- _What you need to do_:
Every line with "running" in it must be copied from the data.

Segment Open

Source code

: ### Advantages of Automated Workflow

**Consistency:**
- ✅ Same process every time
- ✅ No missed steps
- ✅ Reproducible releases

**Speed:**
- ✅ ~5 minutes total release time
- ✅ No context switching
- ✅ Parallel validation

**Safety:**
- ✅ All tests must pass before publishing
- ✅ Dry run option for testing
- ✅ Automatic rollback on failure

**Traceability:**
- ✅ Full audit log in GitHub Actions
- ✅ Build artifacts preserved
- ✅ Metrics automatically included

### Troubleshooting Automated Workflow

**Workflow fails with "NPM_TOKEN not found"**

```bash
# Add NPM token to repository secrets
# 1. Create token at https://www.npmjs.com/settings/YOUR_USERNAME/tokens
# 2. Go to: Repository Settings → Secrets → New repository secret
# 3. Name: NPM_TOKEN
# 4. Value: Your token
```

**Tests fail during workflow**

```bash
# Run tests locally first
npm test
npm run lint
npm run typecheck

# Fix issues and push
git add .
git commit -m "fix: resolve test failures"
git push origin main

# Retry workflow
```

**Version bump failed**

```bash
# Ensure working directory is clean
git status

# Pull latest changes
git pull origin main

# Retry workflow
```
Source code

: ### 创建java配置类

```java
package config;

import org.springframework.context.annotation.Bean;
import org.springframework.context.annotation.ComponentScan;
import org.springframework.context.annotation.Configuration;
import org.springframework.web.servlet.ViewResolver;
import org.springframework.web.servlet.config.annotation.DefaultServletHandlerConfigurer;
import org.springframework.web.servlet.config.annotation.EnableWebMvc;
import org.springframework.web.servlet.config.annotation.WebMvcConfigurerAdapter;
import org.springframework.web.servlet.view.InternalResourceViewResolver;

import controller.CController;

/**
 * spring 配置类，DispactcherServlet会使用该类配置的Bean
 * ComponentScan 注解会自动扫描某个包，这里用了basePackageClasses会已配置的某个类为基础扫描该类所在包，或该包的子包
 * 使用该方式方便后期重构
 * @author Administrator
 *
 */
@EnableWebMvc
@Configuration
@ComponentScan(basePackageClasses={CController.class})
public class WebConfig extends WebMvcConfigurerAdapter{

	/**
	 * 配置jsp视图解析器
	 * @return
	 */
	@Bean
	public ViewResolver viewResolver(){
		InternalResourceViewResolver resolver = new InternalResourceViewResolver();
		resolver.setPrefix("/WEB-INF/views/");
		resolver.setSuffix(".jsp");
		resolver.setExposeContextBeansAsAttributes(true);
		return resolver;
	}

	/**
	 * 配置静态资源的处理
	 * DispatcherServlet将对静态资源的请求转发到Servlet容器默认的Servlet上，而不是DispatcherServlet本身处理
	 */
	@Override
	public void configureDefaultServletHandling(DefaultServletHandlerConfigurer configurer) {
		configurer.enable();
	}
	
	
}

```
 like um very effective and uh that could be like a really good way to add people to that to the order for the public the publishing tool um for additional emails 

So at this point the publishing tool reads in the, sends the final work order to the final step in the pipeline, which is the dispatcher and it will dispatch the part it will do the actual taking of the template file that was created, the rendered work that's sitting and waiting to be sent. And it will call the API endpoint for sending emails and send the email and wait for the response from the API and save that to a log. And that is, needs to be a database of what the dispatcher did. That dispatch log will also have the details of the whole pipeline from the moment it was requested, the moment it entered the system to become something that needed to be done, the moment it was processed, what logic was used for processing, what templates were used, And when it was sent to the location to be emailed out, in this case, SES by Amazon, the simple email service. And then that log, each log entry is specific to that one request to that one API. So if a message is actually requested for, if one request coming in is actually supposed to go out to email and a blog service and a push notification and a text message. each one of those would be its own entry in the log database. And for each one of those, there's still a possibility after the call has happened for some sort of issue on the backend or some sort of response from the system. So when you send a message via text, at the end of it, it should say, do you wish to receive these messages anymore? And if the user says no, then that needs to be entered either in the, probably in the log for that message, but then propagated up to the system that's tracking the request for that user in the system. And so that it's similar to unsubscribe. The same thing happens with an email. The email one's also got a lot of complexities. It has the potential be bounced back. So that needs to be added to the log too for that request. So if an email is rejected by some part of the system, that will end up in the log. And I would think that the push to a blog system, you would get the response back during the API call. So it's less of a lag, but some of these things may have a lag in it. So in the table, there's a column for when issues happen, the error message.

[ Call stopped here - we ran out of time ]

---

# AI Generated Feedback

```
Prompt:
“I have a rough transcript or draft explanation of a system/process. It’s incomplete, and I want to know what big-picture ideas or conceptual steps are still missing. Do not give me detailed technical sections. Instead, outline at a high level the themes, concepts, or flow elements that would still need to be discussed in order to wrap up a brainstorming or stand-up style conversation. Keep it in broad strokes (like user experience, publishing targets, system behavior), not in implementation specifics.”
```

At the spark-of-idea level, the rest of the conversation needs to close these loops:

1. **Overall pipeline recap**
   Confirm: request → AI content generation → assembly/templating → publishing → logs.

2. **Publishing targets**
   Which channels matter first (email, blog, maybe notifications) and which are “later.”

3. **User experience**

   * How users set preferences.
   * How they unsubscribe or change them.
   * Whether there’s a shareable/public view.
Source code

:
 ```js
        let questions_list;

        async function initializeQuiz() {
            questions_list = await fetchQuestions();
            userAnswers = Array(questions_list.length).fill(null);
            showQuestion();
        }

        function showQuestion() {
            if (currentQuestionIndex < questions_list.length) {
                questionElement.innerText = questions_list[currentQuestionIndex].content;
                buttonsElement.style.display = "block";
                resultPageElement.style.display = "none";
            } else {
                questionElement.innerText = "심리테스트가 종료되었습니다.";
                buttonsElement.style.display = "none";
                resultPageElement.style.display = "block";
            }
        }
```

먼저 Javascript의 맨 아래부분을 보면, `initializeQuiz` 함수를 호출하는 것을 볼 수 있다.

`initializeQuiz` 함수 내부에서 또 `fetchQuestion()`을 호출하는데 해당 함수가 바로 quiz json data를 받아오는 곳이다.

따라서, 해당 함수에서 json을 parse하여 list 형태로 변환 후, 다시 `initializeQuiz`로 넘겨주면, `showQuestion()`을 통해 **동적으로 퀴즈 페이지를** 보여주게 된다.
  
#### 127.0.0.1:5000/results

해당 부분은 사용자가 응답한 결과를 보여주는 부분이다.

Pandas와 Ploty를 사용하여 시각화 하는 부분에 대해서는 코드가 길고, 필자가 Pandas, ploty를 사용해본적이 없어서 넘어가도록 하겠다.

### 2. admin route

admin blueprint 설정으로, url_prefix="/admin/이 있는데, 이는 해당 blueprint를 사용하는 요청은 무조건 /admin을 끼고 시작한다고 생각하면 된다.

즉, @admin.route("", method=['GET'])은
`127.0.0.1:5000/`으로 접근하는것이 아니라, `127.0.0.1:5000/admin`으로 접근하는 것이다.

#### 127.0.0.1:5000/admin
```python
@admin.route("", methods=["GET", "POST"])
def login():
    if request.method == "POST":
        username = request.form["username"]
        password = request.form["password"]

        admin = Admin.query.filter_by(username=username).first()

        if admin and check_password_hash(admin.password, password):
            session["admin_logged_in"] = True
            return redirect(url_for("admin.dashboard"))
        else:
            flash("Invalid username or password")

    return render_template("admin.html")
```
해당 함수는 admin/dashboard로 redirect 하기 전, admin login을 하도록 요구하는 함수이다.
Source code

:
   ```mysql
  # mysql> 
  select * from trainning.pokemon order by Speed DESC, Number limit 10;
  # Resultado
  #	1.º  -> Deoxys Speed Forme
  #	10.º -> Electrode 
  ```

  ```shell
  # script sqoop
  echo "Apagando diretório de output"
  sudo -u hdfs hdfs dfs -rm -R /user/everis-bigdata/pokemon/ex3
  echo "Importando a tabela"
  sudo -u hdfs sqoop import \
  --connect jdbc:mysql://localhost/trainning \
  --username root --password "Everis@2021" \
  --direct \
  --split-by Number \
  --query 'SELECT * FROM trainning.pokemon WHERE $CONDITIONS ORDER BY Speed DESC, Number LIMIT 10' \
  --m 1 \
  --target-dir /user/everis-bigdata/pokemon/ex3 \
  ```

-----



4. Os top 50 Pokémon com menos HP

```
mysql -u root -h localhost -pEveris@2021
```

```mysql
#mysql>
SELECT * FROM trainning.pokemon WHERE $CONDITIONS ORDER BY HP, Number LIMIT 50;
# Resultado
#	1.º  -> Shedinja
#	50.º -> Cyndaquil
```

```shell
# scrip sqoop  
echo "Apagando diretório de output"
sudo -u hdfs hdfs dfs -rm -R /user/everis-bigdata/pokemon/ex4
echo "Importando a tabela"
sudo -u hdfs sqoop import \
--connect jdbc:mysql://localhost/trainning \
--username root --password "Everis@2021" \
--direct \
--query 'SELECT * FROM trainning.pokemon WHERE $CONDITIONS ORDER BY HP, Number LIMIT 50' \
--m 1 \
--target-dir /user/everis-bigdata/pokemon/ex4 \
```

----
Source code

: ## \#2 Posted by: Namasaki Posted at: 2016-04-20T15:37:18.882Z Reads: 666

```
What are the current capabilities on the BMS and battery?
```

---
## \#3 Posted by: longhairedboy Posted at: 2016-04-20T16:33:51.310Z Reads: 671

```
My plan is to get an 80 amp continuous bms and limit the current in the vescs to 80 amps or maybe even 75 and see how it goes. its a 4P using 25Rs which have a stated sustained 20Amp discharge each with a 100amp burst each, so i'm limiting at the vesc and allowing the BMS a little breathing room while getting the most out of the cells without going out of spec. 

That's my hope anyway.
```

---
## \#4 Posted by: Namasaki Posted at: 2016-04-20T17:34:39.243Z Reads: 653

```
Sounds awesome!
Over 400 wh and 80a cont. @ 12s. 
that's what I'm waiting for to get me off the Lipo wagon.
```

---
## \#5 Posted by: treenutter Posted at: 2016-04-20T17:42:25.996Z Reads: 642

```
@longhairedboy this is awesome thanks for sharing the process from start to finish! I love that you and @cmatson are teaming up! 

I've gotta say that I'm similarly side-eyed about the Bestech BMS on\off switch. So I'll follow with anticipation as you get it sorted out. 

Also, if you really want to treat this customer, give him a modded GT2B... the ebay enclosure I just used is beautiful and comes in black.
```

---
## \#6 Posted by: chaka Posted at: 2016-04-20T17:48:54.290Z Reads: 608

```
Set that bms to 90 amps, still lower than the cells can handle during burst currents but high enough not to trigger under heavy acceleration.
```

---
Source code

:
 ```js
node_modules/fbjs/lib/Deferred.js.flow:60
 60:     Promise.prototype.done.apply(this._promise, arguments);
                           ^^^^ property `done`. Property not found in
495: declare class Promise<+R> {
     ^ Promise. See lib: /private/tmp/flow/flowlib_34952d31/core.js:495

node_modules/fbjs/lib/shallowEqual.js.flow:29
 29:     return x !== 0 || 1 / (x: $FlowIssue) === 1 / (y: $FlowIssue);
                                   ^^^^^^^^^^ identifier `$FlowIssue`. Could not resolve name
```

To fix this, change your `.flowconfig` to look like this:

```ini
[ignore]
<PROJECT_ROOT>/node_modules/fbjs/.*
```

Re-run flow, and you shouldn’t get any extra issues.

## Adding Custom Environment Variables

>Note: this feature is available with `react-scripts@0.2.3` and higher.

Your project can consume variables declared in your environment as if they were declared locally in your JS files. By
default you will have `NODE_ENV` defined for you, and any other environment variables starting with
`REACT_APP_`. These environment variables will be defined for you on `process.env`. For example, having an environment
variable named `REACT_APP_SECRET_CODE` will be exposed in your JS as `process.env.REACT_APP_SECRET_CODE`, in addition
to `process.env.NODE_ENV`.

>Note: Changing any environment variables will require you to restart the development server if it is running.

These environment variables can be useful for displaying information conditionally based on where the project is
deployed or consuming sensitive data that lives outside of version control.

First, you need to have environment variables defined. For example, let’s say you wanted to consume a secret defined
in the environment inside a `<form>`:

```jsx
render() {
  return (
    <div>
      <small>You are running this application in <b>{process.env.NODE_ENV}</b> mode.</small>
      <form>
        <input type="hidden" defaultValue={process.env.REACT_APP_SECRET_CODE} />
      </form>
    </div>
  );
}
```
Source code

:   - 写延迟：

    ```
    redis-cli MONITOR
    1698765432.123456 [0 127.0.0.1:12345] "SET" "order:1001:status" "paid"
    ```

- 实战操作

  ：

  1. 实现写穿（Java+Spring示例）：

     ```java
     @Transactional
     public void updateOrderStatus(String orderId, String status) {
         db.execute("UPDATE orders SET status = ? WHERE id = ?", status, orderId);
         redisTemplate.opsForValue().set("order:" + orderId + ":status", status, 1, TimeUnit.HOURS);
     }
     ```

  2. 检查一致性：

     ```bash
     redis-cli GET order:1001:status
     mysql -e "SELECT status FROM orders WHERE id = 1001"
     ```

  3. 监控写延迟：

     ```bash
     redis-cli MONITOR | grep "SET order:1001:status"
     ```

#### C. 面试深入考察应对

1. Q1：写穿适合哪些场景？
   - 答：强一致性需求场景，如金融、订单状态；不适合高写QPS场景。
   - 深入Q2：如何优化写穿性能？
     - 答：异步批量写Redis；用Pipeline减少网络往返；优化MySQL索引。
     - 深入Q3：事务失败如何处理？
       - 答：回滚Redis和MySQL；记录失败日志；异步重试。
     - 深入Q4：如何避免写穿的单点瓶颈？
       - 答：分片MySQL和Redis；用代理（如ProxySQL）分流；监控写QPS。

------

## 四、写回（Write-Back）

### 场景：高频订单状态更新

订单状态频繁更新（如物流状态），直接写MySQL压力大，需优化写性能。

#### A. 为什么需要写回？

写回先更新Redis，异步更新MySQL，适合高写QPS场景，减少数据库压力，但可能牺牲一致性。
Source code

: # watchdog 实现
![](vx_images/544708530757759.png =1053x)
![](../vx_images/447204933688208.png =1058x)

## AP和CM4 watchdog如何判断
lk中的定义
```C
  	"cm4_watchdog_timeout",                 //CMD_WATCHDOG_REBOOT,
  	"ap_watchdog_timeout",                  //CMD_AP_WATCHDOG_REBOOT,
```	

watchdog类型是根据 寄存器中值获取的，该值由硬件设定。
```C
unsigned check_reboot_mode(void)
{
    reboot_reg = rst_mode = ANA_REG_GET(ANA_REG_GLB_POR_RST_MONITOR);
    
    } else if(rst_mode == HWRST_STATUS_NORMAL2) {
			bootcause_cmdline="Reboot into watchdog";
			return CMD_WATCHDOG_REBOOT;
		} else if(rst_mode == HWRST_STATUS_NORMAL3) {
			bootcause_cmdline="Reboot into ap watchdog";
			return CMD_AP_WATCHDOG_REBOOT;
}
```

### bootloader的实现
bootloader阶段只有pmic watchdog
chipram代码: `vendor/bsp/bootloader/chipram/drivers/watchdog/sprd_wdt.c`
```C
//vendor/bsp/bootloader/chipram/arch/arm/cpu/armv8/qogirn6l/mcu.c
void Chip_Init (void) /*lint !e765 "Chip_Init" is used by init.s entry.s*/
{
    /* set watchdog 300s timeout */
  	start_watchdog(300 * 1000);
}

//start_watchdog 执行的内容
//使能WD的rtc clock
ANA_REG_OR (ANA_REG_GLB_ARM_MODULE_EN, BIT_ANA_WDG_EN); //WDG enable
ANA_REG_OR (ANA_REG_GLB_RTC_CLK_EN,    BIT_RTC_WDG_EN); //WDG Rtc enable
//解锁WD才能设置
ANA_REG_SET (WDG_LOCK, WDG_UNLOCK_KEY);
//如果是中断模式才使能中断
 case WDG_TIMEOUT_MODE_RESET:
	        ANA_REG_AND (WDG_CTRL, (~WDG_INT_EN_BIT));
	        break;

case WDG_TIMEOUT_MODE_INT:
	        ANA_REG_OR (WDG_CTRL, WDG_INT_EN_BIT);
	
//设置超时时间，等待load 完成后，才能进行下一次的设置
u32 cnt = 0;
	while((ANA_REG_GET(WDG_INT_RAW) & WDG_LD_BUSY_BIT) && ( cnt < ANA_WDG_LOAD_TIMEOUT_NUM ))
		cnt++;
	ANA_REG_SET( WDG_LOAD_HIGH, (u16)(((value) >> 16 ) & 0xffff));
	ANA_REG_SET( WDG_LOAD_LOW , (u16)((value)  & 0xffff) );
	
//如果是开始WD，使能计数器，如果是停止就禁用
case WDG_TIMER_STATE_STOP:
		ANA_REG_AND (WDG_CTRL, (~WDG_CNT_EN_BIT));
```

Segment Closed

- _Result below_:
>Note: Changing any environment variables will require you to restart the development server if it is running.
      <small>You are running this application in <b>{process.env.NODE_ENV}</b> mode.</small>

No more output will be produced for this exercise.